Sunday 24 June 2012

Anonymous

I knew from the beginning that if I were to write a blog that included my experiences of medicine, and possibly some of my experiences with patients, it would need to be anonymous. I've mentioned this briefly before but it does need a post of its own to explain this.

Posts like this one, and one in my head about a patient I saw die, seem to require anonymity to protect the patient's identity as well as my own. Of course I do everything I can to protect the patient's identity anyway (changing identifiers etc), so that even the patient themself wouldn't necessarily recognise themself in my blog. But it's easier to ensure nobody recognises the patient if they don't already know which hospital, city or even area of the country the patient was seen in, or which medical student or doctor they saw.

There's also the issue that I don't particularly want my future patients to read this and know that it's their doctor, looking after them, who wrote it*. They could easily lose faith in me or not want me to be their doctor. It's not that I'm lying to them, but my doctor-face that I present professionally is confident and professional, and different to my blog-face and the things I share on here - my fears and failings, along with some potentially more contraversial thoughts.

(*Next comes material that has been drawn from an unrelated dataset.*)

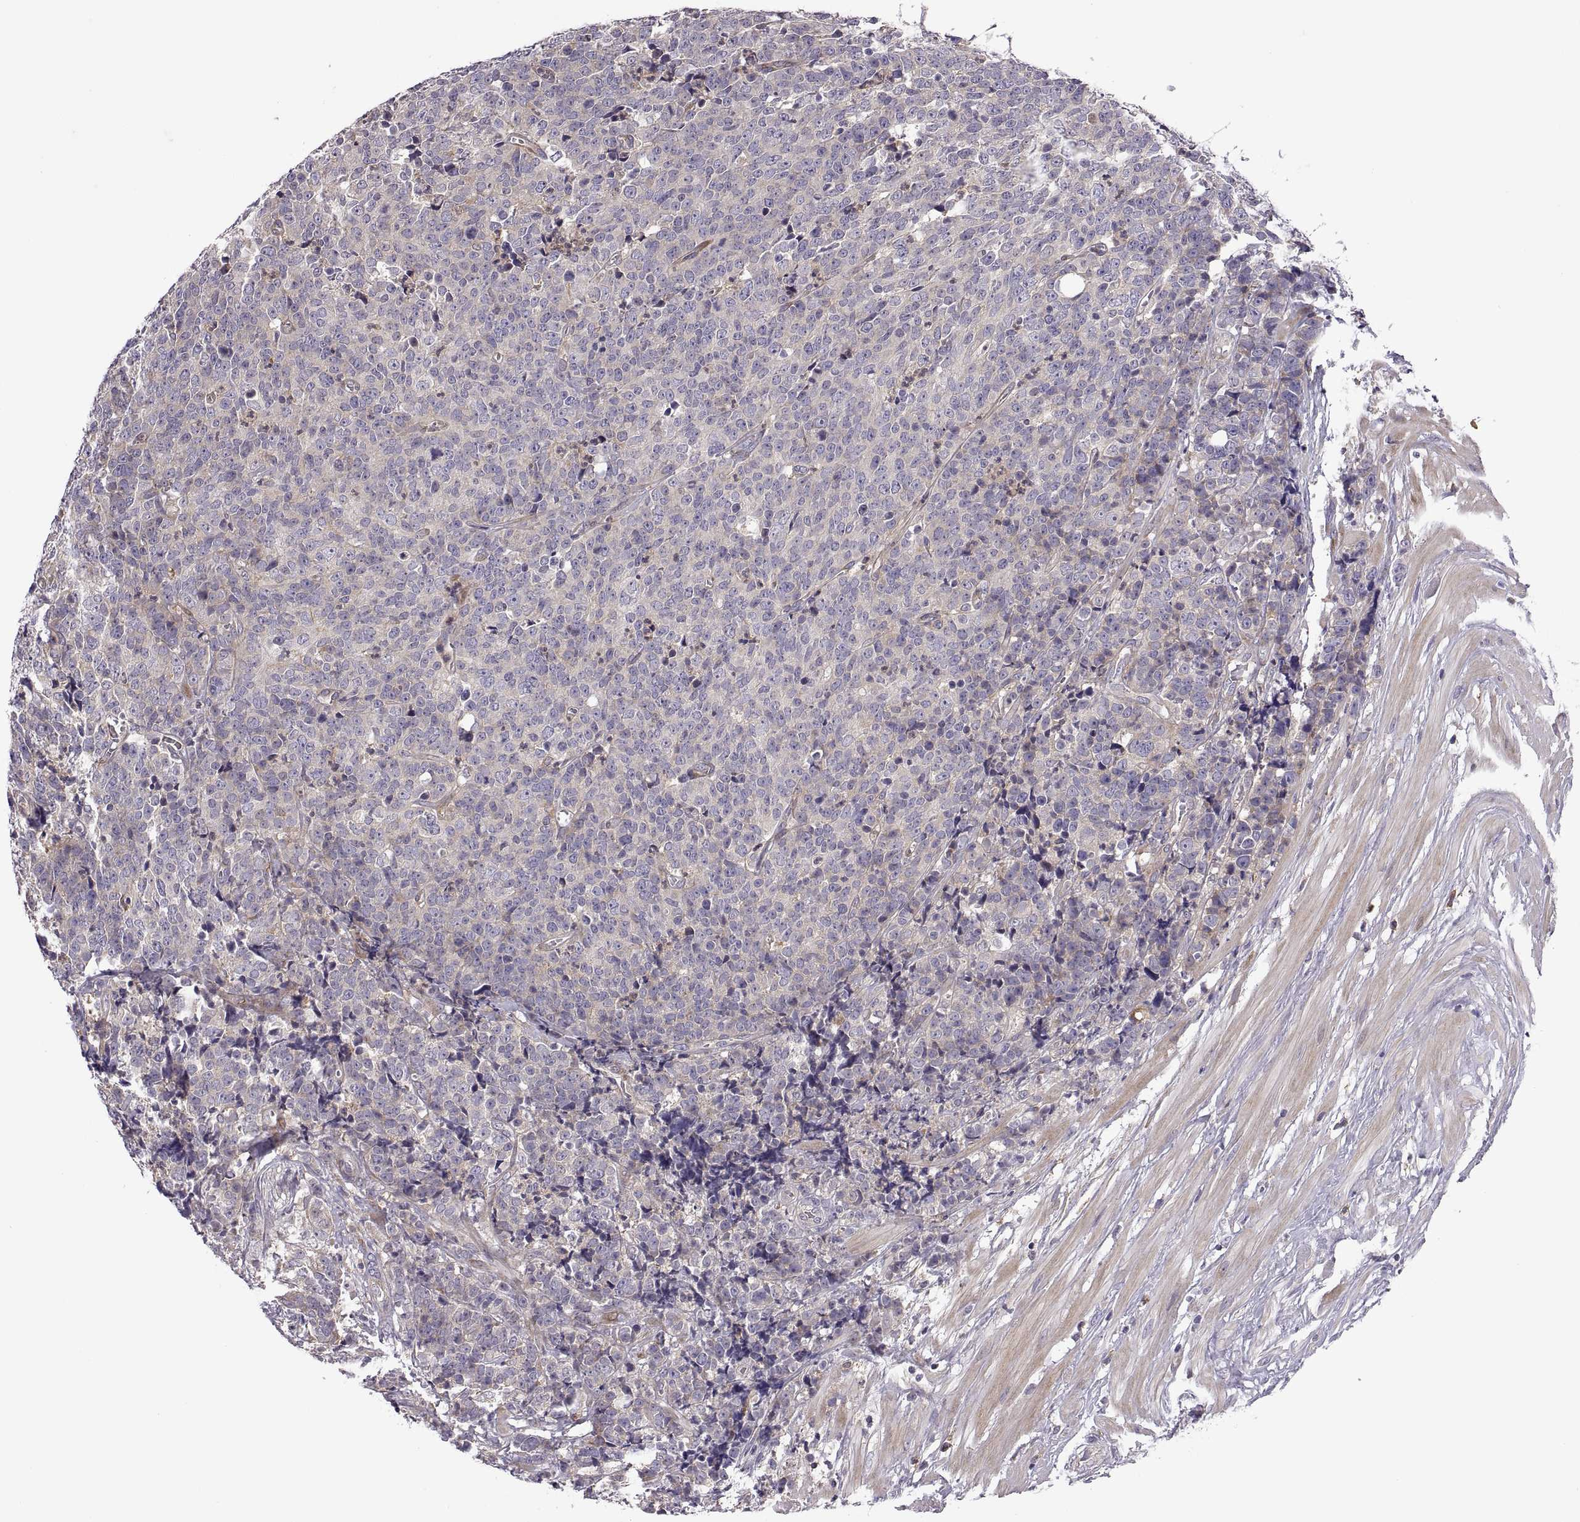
{"staining": {"intensity": "weak", "quantity": "<25%", "location": "cytoplasmic/membranous"}, "tissue": "prostate cancer", "cell_type": "Tumor cells", "image_type": "cancer", "snomed": [{"axis": "morphology", "description": "Adenocarcinoma, NOS"}, {"axis": "topography", "description": "Prostate"}], "caption": "Protein analysis of prostate cancer reveals no significant staining in tumor cells.", "gene": "SPATA32", "patient": {"sex": "male", "age": 67}}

I talked to a (non-medical) friend recently, and told them I had to re-take an exam and only narrowly passed a few others; their response was "I'm glad you're not my doctor" - I can see why. But once I have passed, I am deemed safe and competent enough to practice, and I'm no different to any other doctor. I hope my patients would see that, but some wouldn't and there's no need to tell them all and make an issue out of it.

I don't necessarily want all my colleagues to know that this is me, I don't want my consultants to know my fears and failings - if I did, I could tell them.

My posts about my medical school have sometimes been far from positive, but I don't want to bring them a bad reputation, just because I blog negatively about this medical school and people may not about others. And you never know, they could pull me up on things I've posted - it wouldn't be the first time a student had been reprimanded for things they'd put on the internet.

Since my posts about my family aren't always complimentary, I don't want them to see this blog and know that it's me, either.

If this blog weren't anonymous, I'd need to censor it and be more careful of what I wrote and how it could come back to bite me in the future.

I'm aware that other medical students don't always blog anonymously. The medstudent in the link implies that being proud of what she writes is part of why she doesn't blog anonymously. That's not to say I'm not proud of what I've written, I am to some extent (the mopey and despairing posts, less so), but I think the reasons for anonymity far outweigh the reasons against.

I hope that doesn't make me a coward - I don't think it does, but I'm sure it could be suggested.


If you know me personally and want to share this blog, feel free to but I'd prefer it if you don't blow my cover. Please do share it, it would be nice to have more people read it, but please don't share it in connection with my name or identifiers. This post has been a long time coming, and it's because of this bit that I haven't really felt able to share this blog with people I know until know. Apologies to people I know who've come here, you've got 34 posts to get through if you want to read this blog!

*If you don't know me, and you've read this, would you want me looking after you? Really?